I principi della fisica, i confini della scienza e dell’ottica, sono campi che rientrano nel lavoro visuale di Munari che in modo ludico progetta opere divertenti e coinvolgenti senza perdere l’occasione di chiarire un intento didattico. La serie delle fontane della metà degli anni ‘50 sono a tutti gli effetti giochi di piani inclinati, studi sulla dispersione e il condizionamento dei flussi di acqua, sui movimenti e capovolgimenti dettati dalla legge di gravità: per quanto il caso venga condotto da una progettazione fatta al millesimo, l’effetto che si produce sullo spettatore è quello di sorpresa e coinvolgimento. Più legati ad una logica progettuale sono i posacenere quadrati con mozzicone a scomparsa e le cosiddette sculture da viaggio del 1958, una serie di oggetti leggeri e di modeste dimensioni che si possono trasportare in forme pieghevoli e all’occorrenza riprendere la propria forma tridimensionale. La scultura da viaggio personalizza gli spazi di un viaggiatore giovane  che appartiene ad una cultura internazionale e si prende cura del lato estetico della propria vita. In questo caso l’oggetto scarta la dimensione artistica per la sua natura multipla ma vi rientra in un certo modo, proprio per la sua caratteristica di funzione, puramente estetica.

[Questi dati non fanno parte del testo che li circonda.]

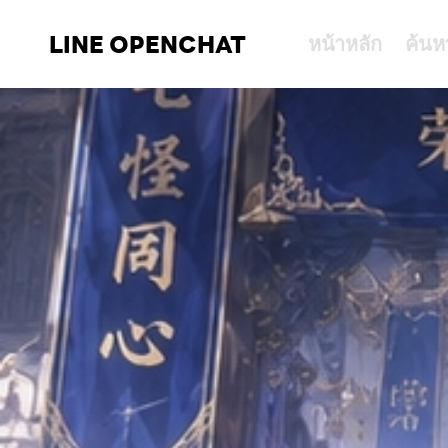
LINE OPENCHAT
หน้าหลัก
ค้นห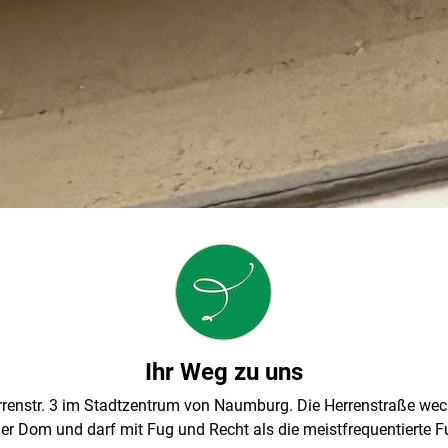
Ihr Weg zu uns
 Herrenstr. 3 im Stadtzentrum von Naumburg. Die Herrenstraße w
r Dom und darf mit Fug und Recht als die meistfrequentierte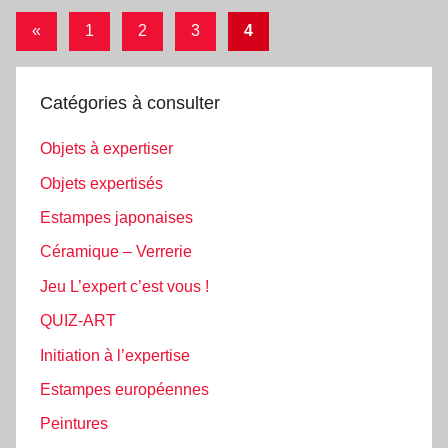
Pagination
Articles
«
1
2
3
4
des
précédents
publications
Catégories à consulter
Objets à expertiser
Objets expertisés
Estampes japonaises
Céramique – Verrerie
Jeu L’expert c’est vous !
QUIZ-ART
Initiation à l’expertise
Estampes européennes
Peintures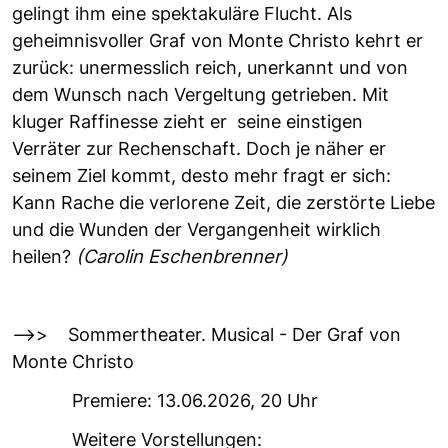
gelingt ihm eine spektakuläre Flucht. Als
geheimnisvoller Graf von Monte Christo kehrt er
zurück: unermesslich reich, unerkannt und von
dem Wunsch nach Vergeltung getrieben. Mit
kluger Raffinesse zieht er seine einstigen
Verräter zur Rechenschaft. Doch je näher er
seinem Ziel kommt, desto mehr fragt er sich:
Kann Rache die verlorene Zeit, die zerstörte Liebe
und die Wunden der Vergangenheit wirklich
heilen?
(Carolin Eschenbrenner)
-->> Sommertheater. Musical - Der Graf von
Monte Christo
Premiere: 13.06.2026, 20 Uhr
Weitere Vorstellungen: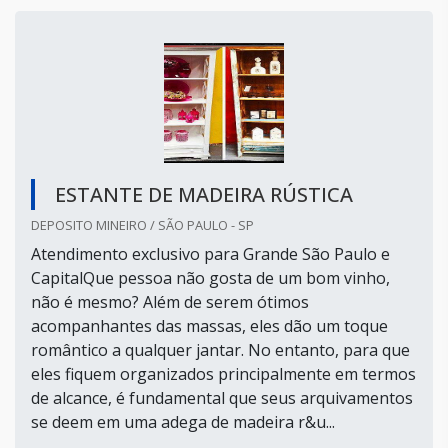
ESTANTE DE MADEIRA RÚSTICA
DEPOSITO MINEIRO / SÃO PAULO - SP
Atendimento exclusivo para Grande São Paulo e
CapitalQue pessoa não gosta de um bom vinho,
não é mesmo? Além de serem ótimos
acompanhantes das massas, eles dão um toque
romântico a qualquer jantar. No entanto, para que
eles fiquem organizados principalmente em termos
de alcance, é fundamental que seus arquivamentos
se deem em uma adega de madeira r&u...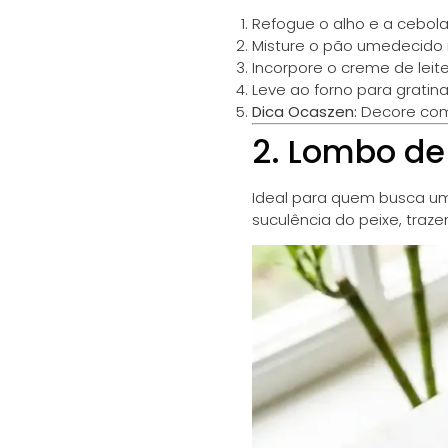
Refogue o alho e a cebola
Misture o pão umedecido 
Incorpore o creme de leit
Leve ao forno para gratina
Dica Ocaszen:
Decore com 
2. Lombo de
Ideal para quem busca um
suculência do peixe, traz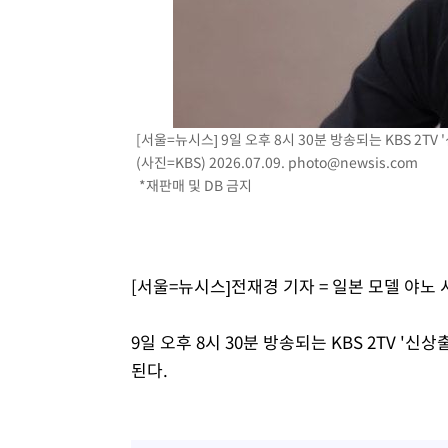
[서울=뉴시스] 9일 오후 8시 30분 방송되는 KBS 2
(사진=KBS) 2026.07.09.
photo@newsis.com
*재판매 및 DB 금지
[서울=뉴시스]전재경 기자 = 일본 모델 야노
9일 오후 8시 30분 방송되는 KBS 2TV 
된다.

Negli anni ‘70 alcuni oggetti realizzati da Munari recuperano direttamente la funzionalità, mantenendo il filo conduttore con la produzione precedente. Come in precedenza, la loro maneggevolezza è una caratteristica costitutiva: gli oggetti si possono piegare e rimontare con estrema facilità occupando lo spazio minimo e recuperando in poche mosse tutta l’estensione e articolazione originali. È il caso degli abitacoli del 1971, strutture di acciaio plastificato e assemblato sulla base di moduli leggeri e di piccole dimensioni che possono svilupparsi in varie combinazioni e forme a seconda della destinazione d’uso. Si montano con facilità, costano poco e hanno una serie di complementi – ganci, mensole, cesti, sottomoduli – che permettono all’abitacolo di svilupparsi in forme e dimensioni adattabili. Per leggerezza e neutralità non si impongono ma si adattano alle regole dell’ambiente e degli abitanti.
Inutile dire che gran parte delle leggi fondamentali su cui si è basato il lavoro di Munari è diventata regola non scritta ma applicata da numerosi designers e artisti contemporanei che assecondano quel mescolamento di campi che l’operatore visuale – come Munari amava definirsi – già vedeva come una naturale necessità dell’atto creativo.